Problem requirements:
The entire listing below is to be written out exactly, minus the pictures.

Source material:
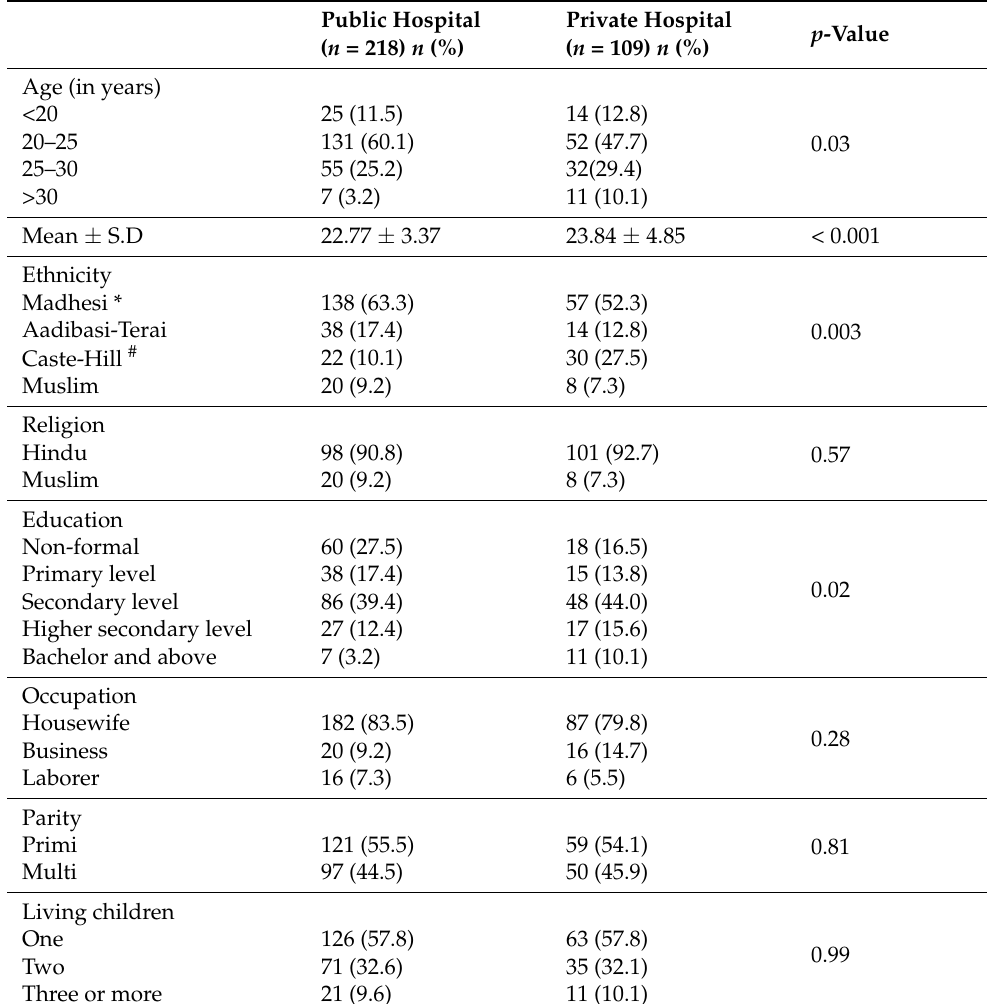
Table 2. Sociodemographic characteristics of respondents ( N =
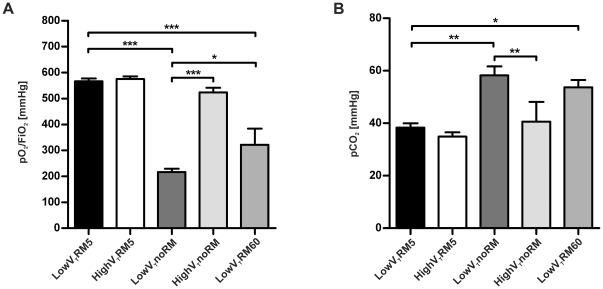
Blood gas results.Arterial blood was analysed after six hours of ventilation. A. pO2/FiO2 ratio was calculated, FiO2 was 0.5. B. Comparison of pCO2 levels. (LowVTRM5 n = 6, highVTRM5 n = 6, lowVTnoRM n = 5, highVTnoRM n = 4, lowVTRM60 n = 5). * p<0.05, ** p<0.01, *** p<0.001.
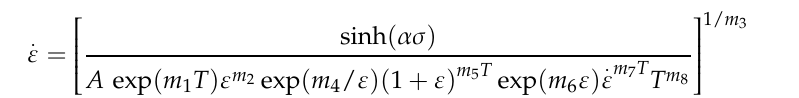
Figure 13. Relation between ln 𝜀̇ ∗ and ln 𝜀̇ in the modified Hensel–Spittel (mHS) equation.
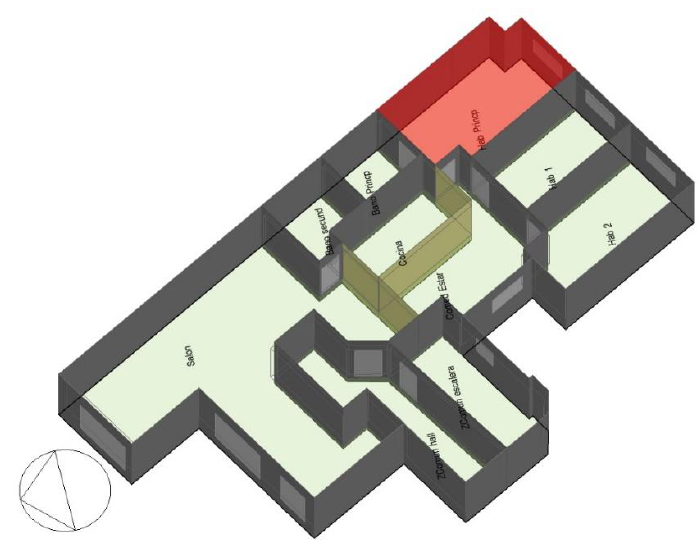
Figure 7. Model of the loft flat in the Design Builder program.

Output for this task:
Table 2. Sociodemographic characteristics of respondents ( N =
Blood gas results.Arterial blood was analysed after six hours of ventilation. A. pO2/FiO2 ratio was calculated, FiO2 was 0.5. B. Comparison of pCO2 levels. (LowVTRM5 n = 6, highVTRM5 n = 6, lowVTnoRM n = 5, highVTnoRM n = 4, lowVTRM60 n = 5). * p<0.05, ** p<0.01, *** p<0.001.
Figure 13. Relation between ln 𝜀̇ ∗ and ln 𝜀̇ in the modified Hensel–Spittel (mHS) equation.
Figure 7. Model of the loft flat in the Design Builder program.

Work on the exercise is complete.